The Freedom Foundation has taken to advertising, letters, phone calls and even canvassing neighborhoods to inform private home health aides that they are not obligated to pay union dues as a condition of employment. The campaign has achieved success. One union in Washington state lost two-thirds of its membership to the foundation’s campaign.

The unions are fighting back, however. Intent on breaking the Freedom Foundation, unions have filed lawsuits, spent millions on political races and set up an initiative, the Northwest Accountability Project, to launch its own information campaign targeting, among others, the Freedom Foundation’s funding base and board members.

The foundation is hoping to fix the information problem by pushing the Supreme Court to outlaw mandatory opt-out laws, which require workers to personally opt-out of paying union dues rather than opt-in. Under opt-out laws, the wages of new workers are automatically scalped by public-sector employers to pay the union.

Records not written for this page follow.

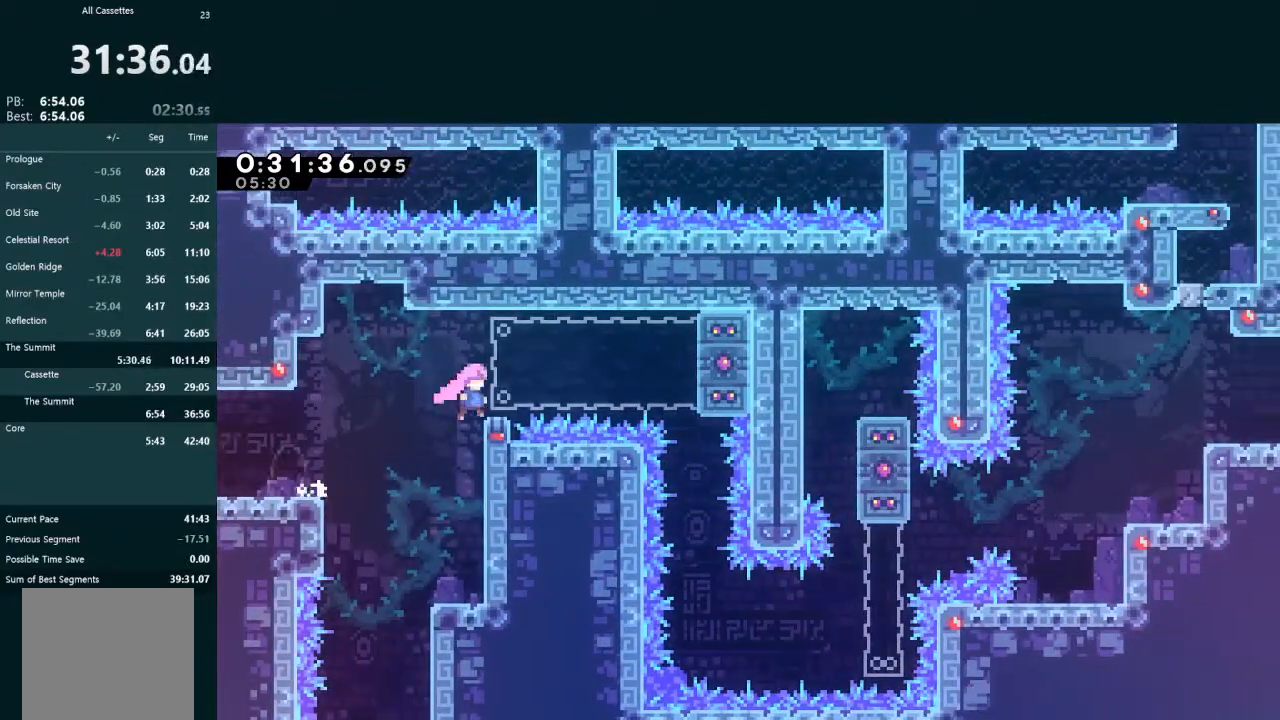
{"buttons": ["L2", "DPAD_RIGHT"], "left_stick": "center", "events": [[300, "A", "up"], [300, "R1", "up"], [400, "A", "down"], [500, "A", "up"]]}
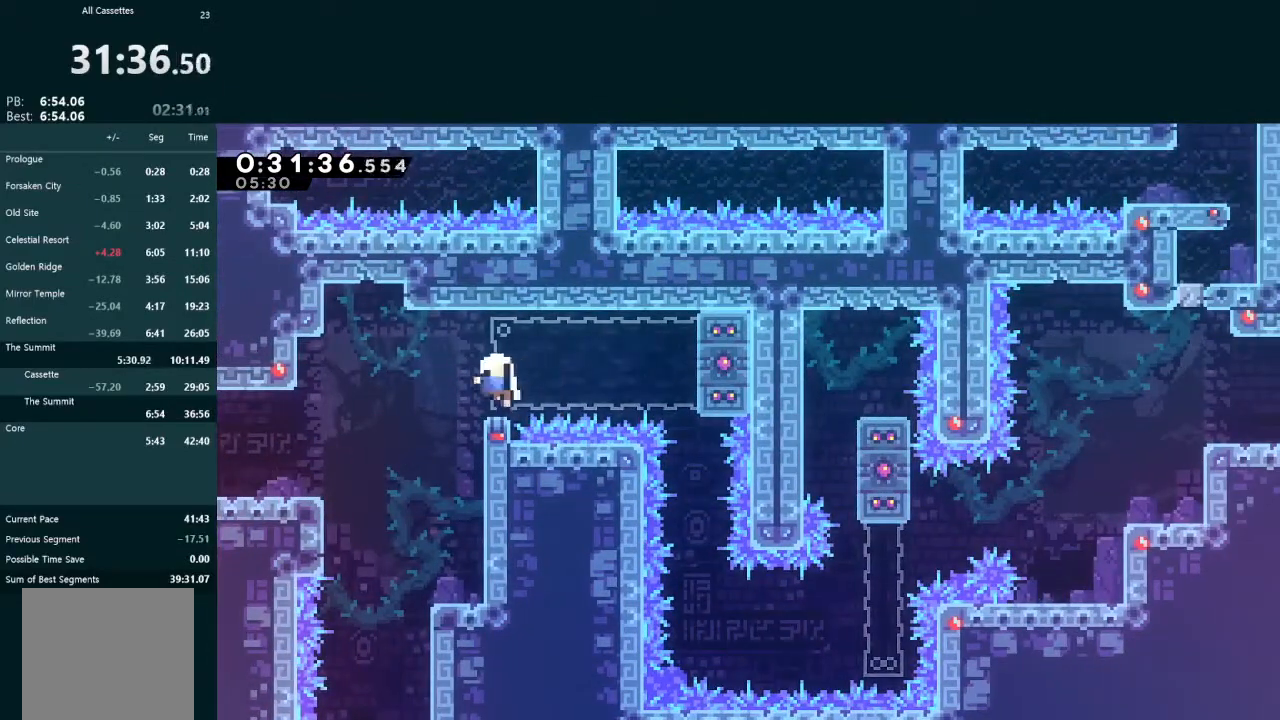
{"buttons": ["DPAD_RIGHT"], "left_stick": "center", "events": [[100, "A", "down"], [133, "DPAD_RIGHT", "up"], [133, "L2", "up"], [167, "A", "up"], [200, "DPAD_RIGHT", "down"], [233, "A", "down"], [300, "A", "up"], [367, "A", "down"], [467, "A", "up"]]}
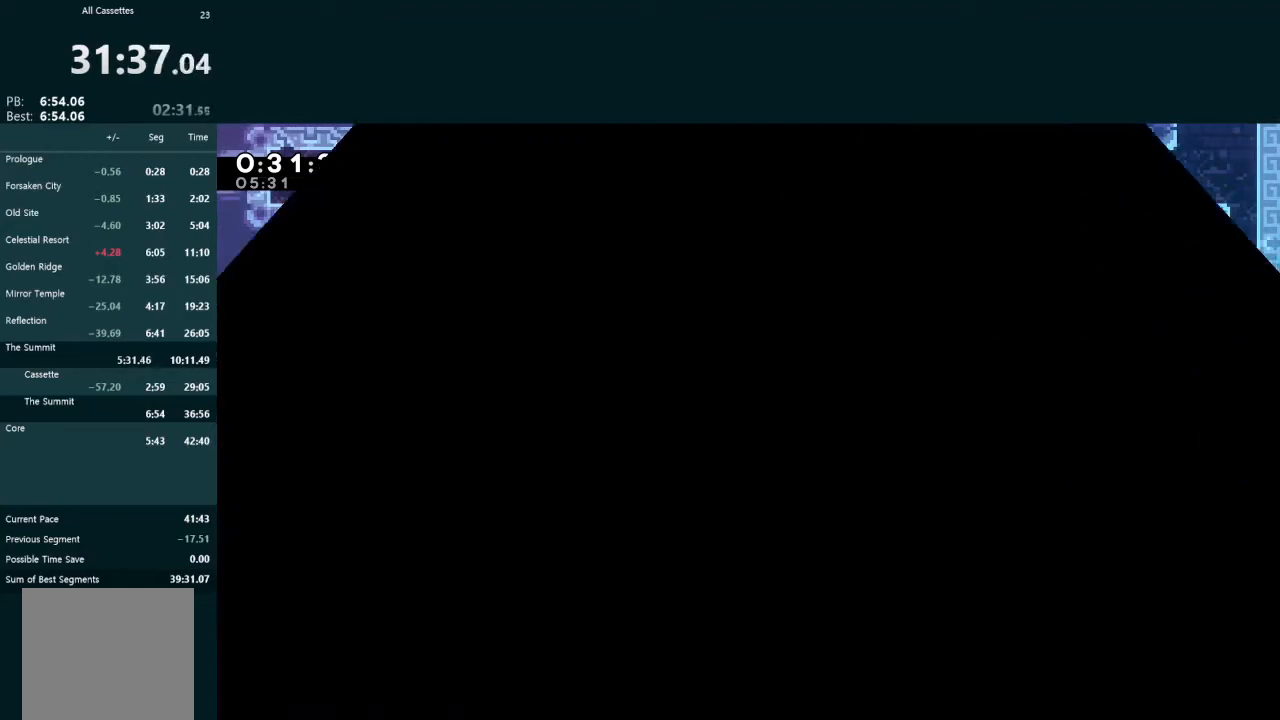
{"buttons": ["L2", "DPAD_RIGHT"], "left_stick": "center", "events": [[33, "L2", "down"]]}
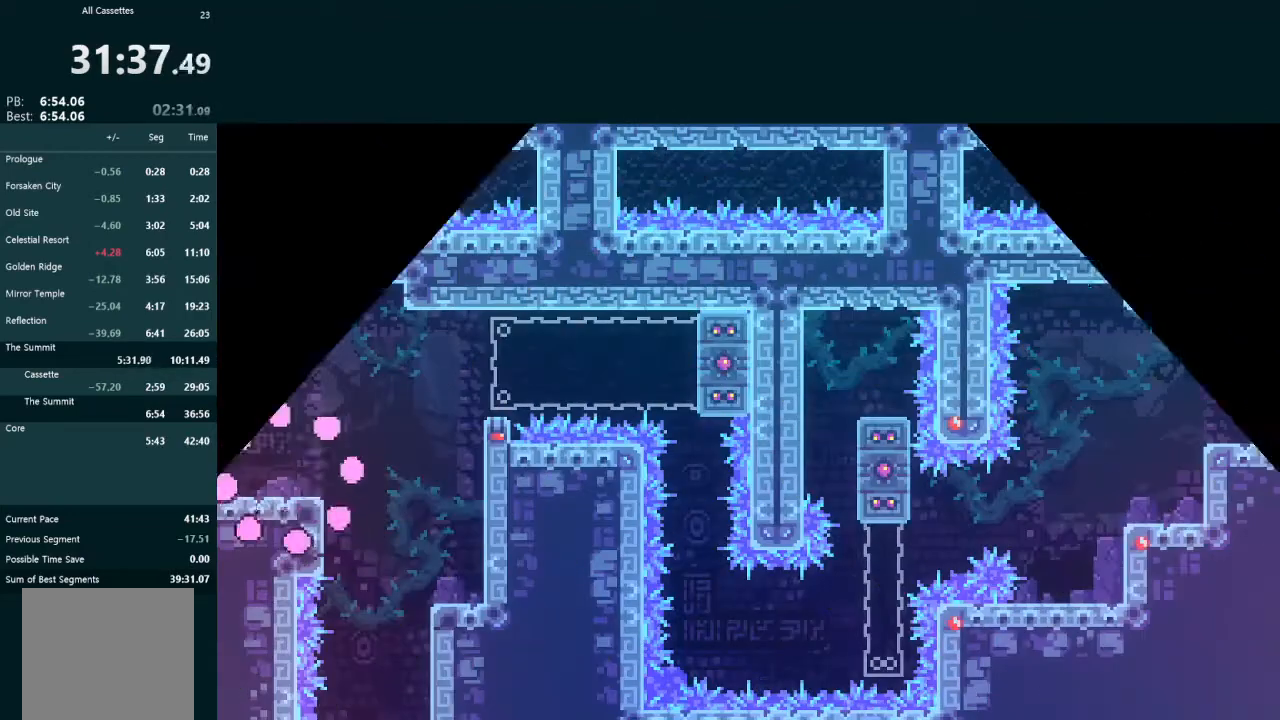
{"buttons": ["L2", "DPAD_RIGHT"], "left_stick": "center", "events": []}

Whether or not the Supreme Court kills opt-out laws as part of its ruling, the Freedom Foundation is preparing for a massive expansion in its operations. If Janus wins, the foundation will have to grow from an effort concentrated mostly in Oregon and Washington to encompass nearly half the states in the U.S. And as the scope of the foundation’s work grows, so will the number of unions working to stop it.

“It’s an existential thing for unions … they’re reaction to this should be, ‘We should be a better union and provide something our members are willing to pay for,'” Dewhirst told TheDCNF. “That’s not their reaction. Their reaction is to try and kill us and try to control the information.”

“They treat their members like mushrooms: cover them in shit and keep them in the dark,” Dewhirst added.